The weird part is ALA is convinced it can “save” its twice-year conference schema through policy enforcement, but in reality, the policy gets in the way of what we most need in our fractured society: a way to connect with one another. Eventually library directors will ask, “why do you need to attend a meeting twice a year? Why can’t you conduct work the way the rest of us do?” What will the answer be?

Of course, many ALA units un-ostentatiously conduct work online. They have to. ALA “rules” are designed to prop up the Midwinter conference because it’s a revenue source — there is no other rational reason — but it doesn’t mean those “rules” actually lead to best practices.

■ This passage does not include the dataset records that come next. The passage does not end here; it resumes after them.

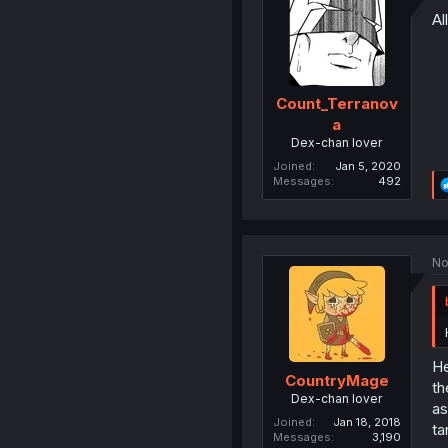
Al
Count_Terranov
a
Dex-chan lover
Joined
Jan 5, 2020
Messages
492
No
He
CountryMage
th
Dex-chan lover
as
Joined
Jan 18, 2018
ta
Messages
3,190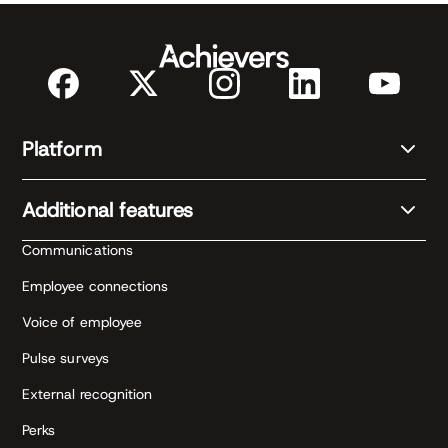
Platform
Additional features
Communications
Employee connections
Voice of employee
Pulse surveys
External recognition
Perks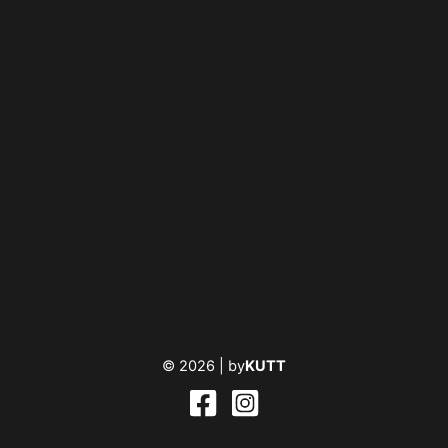
© 2026 |
by
KUTT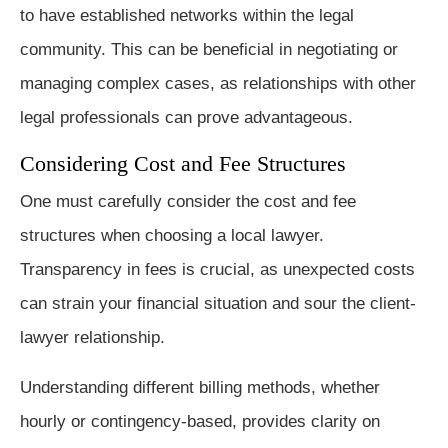
to have established networks within the legal
community. This can be beneficial in negotiating or
managing complex cases, as relationships with other
legal professionals can prove advantageous.
Considering Cost and Fee Structures
One must carefully consider the cost and fee
structures when choosing a local lawyer.
Transparency in fees is crucial, as unexpected costs
can strain your financial situation and sour the client-
lawyer relationship.
Understanding different billing methods, whether
hourly or contingency-based, provides clarity on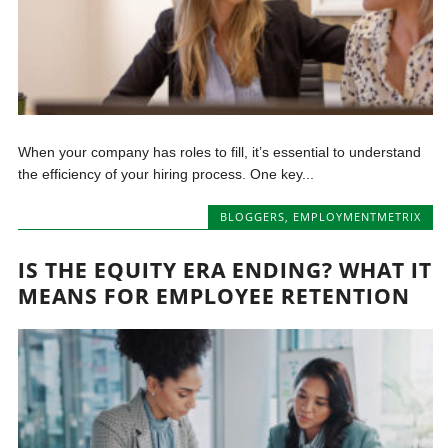
When your company has roles to fill, it’s essential to understand
the efficiency of your hiring process. One key...
BLOGGERS
,
EMPLOYMENTMETRIX
IS THE EQUITY ERA ENDING? WHAT IT
MEANS FOR EMPLOYEE RETENTION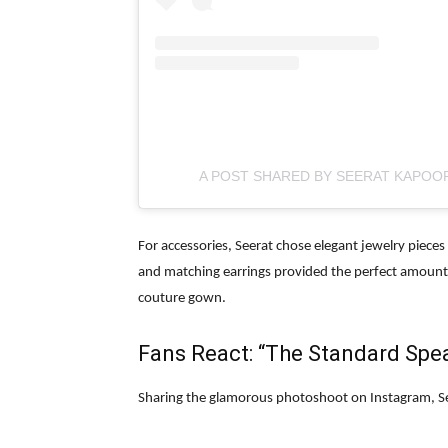
A POST SHARED BY SEERAT KAPOO
For accessories, Seerat chose elegant jewelry piece
and matching earrings provided the perfect amount o
couture gown.
Fans React: “The Standard Speak
Sharing the glamorous photoshoot on Instagram, Se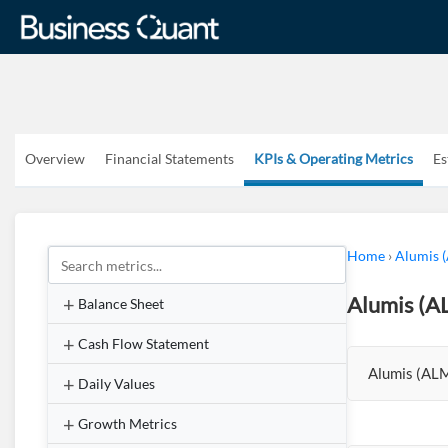
Overview
Financial Statements
KPIs & Operating Metrics
Es
Home
›
Alumis 
Alumis (A
Balance Sheet
Cash Flow Statement
Alumis (ALM
Daily Values
Growth Metrics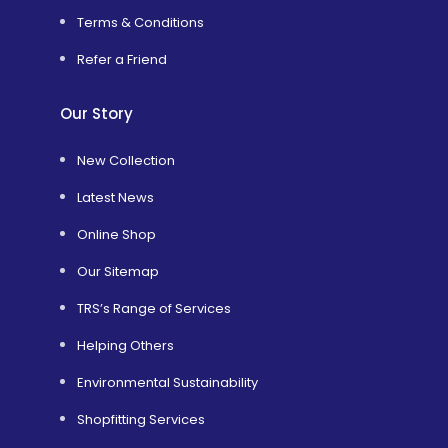
Terms & Conditions
Refer a Friend
Our Story
New Collection
Latest News
Online Shop
Our Sitemap
TRS’s Range of Services
Helping Others
Environmental Sustainability
Shopfitting Services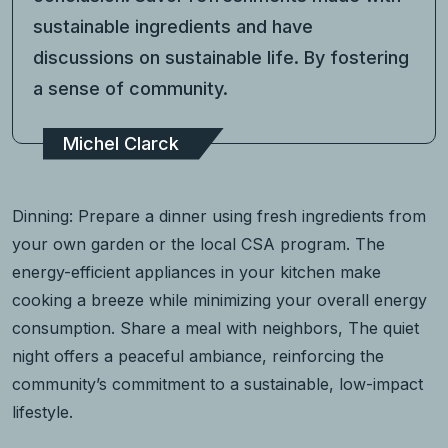
sustainable ingredients and have
discussions on sustainable life. By fostering
a sense of community.
Michel Clarck
Dinning: Prepare a dinner using fresh ingredients from
your own garden or the local CSA program. The
energy-efficient appliances in your kitchen make
cooking a breeze while minimizing your overall energy
consumption. Share a meal with neighbors, The quiet
night offers a peaceful ambiance, reinforcing the
community’s commitment to a sustainable, low-impact
lifestyle.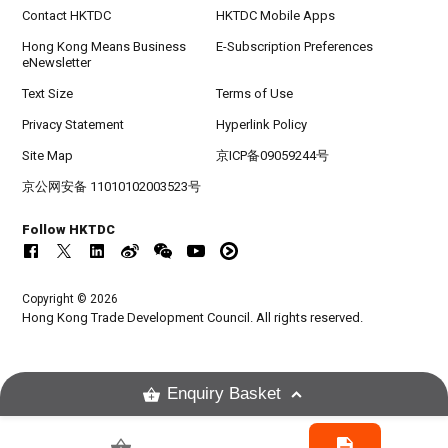
Contact HKTDC
HKTDC Mobile Apps
Hong Kong Means Business
E-Subscription Preferences
eNewsletter
Text Size
Terms of Use
Privacy Statement
Hyperlink Policy
Site Map
京ICP备09059244号
京公网安备 11010102003523号
Follow HKTDC
Copyright © 2026
Hong Kong Trade Development Council. All rights reserved.
Enquiry Basket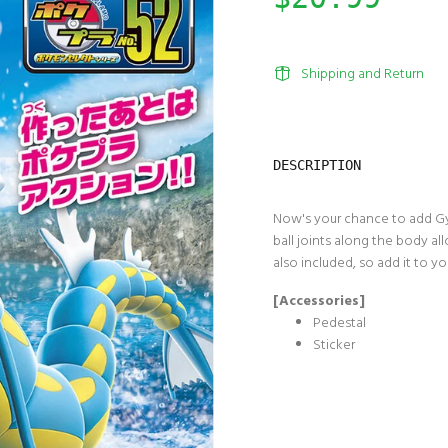
Shipping and Return
DESCRIPTION
Now's your chance to add Gy
ball joints along the body al
also included, so add it to y
[Accessories]
Pedestal
Sticker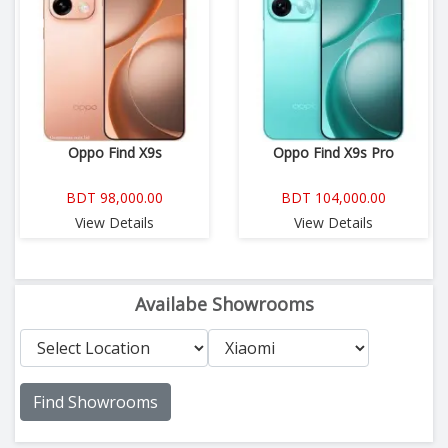
Oppo Find X9s
Oppo Find X9s Pro
BDT 98,000.00
BDT 104,000.00
View Details
View Details
Availabe Showrooms
Find Showrooms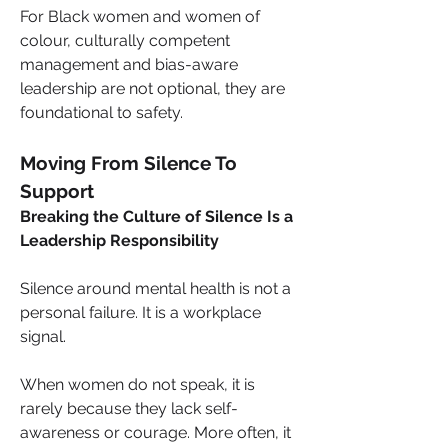
For Black women and women of 
colour, culturally competent 
management and bias-aware 
leadership are not optional, they are 
foundational to safety.
Moving From Silence To 
Support
Breaking the Culture of Silence Is a 
Leadership Responsibility
Silence around mental health is not a 
personal failure. It is a workplace 
signal.
When women do not speak, it is 
rarely because they lack self-
awareness or courage. More often, it 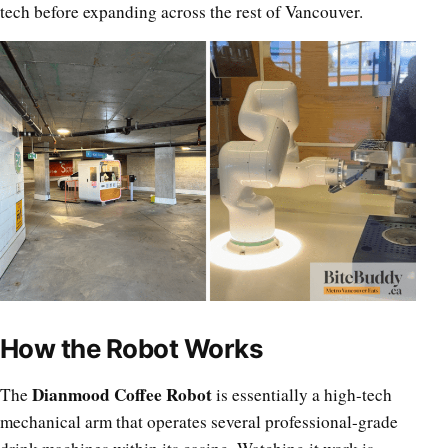
tech before expanding across the rest of Vancouver.
How the Robot Works
Dianmood Coffee Robot
The
is essentially a high-tech
mechanical arm that operates several professional-grade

In fact, the weakness of ALA’s rules is most evident on Council itself, whose agenda is overwhelmed with hastily-written resolutions on whatever topics seemed urgent the month prior to ALA, while conversely, key issues happen in LibraryLand in between conferences and Council — the governing body of ALA — is unable to comment. Like having a one-year presidency (and yes, I understand the economic reasons for this), it enforces the ALA permanent bureaucracy as the real government of ALA. I don’t begrudge them all the work they do, but you should be aware how little say we the membership have in our organization, and how much that is a byproduct of our rules.

In any event, if you chair or sit on an ALA unit, I suggest you follow the slogan of a previous ALA president — “be the change you want to see in the world” — and engage in some ostentatious civil disobedience. Once the spluttering dies down, someone may someday thank you for saving ALA.